| The data |
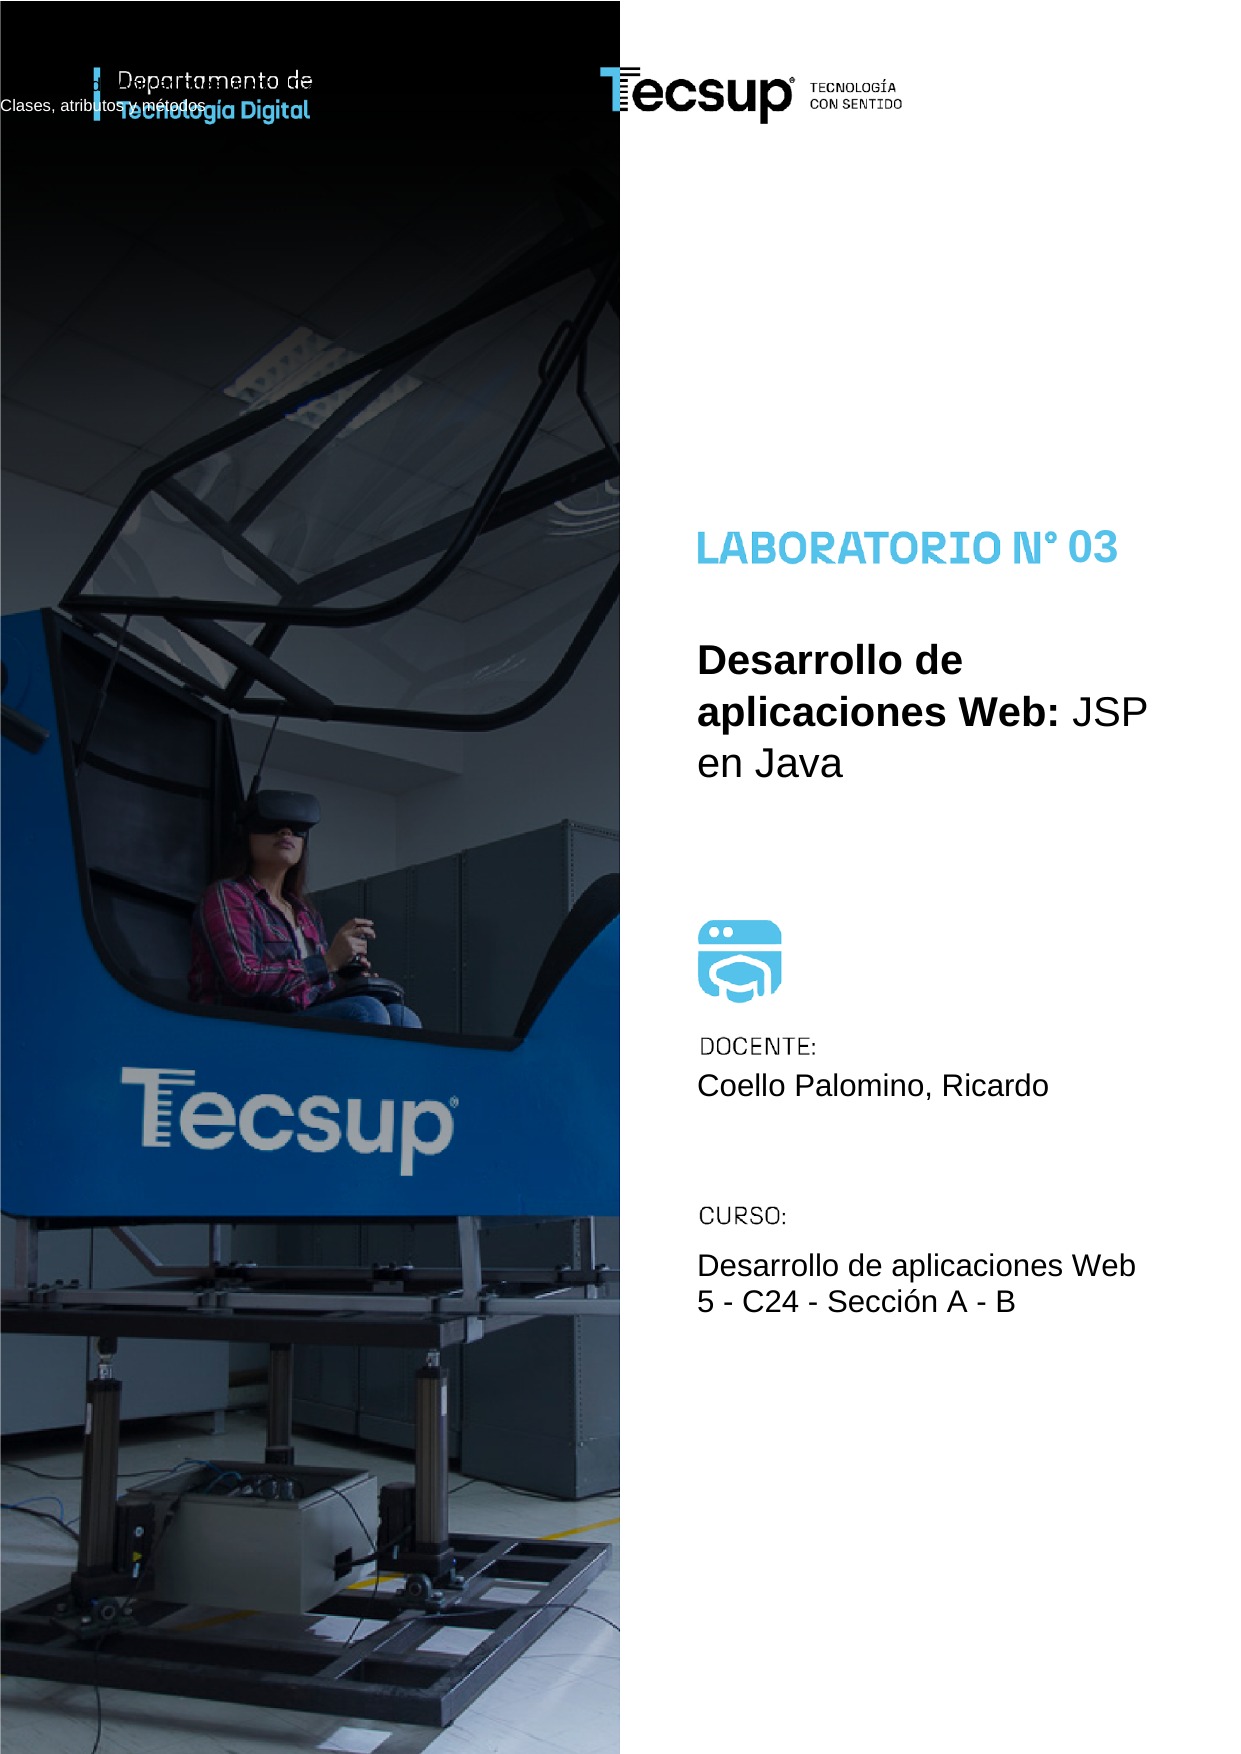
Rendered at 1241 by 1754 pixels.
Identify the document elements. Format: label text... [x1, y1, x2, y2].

text 03 [697, 519, 1181, 572]
text Desarrollo de aplicaciones Web [697, 1247, 1181, 1283]
text 5 - C24 - Sección A - B [697, 1283, 1181, 1318]
text Desarrollo de aplicaciones Web: JSP en Java [697, 635, 1181, 787]
text Coello Palomino, Ricardo [697, 1067, 1181, 1103]
picture [0, 1, 1239, 1754]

| Task details |
Nothing but the lines from the one with "Identify the document" through the final line of the data above should be output, exactly as written.

| Solution |
Identify the document elements. Format: label text... [x1, y1, x2, y2].

text 03 [697, 519, 1181, 572]
text Desarrollo de aplicaciones Web [697, 1247, 1181, 1283]
text 5 - C24 - Sección A - B [697, 1283, 1181, 1318]
text Desarrollo de aplicaciones Web: JSP en Java [697, 635, 1181, 787]
text Coello Palomino, Ricardo [697, 1067, 1181, 1103]
picture [0, 1, 1239, 1754]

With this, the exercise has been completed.